▸ Directions: For each line of the listing that includes the word "marcos", show the whole line.

• • • •

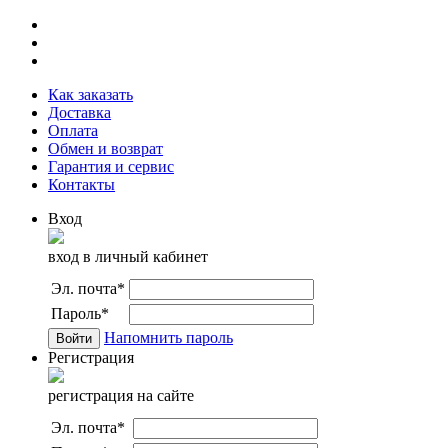
Как заказать
Доставка
Оплата
Обмен и возврат
Гарантия и сервис
Контакты
Вход
вход в личный кабинет
Эл. почта
*
Пароль
*
Напомнить пароль
Регистрация
регистрация на сайте
Эл. почта
*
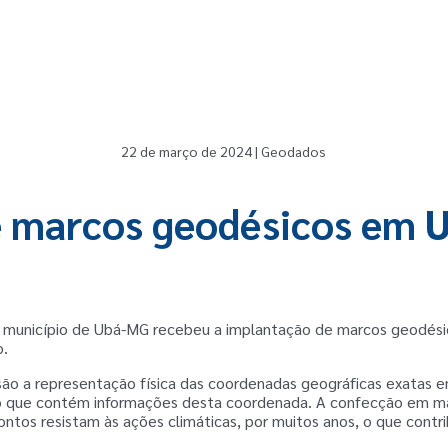
22 de março de 2024 | Geodados
 marcos geodésicos em 
o município de Ubá-MG recebeu a implantação de marcos geodésico
o.
ão a representação física das coordenadas geográficas exatas 
 que contém informações desta coordenada. A confecção em mat
ntos resistam às ações climáticas, por muitos anos, o que contri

• • • •

▸ Written solution:
 marcos geodésicos em 
o município de Ubá-MG recebeu a implantação de marcos geodésico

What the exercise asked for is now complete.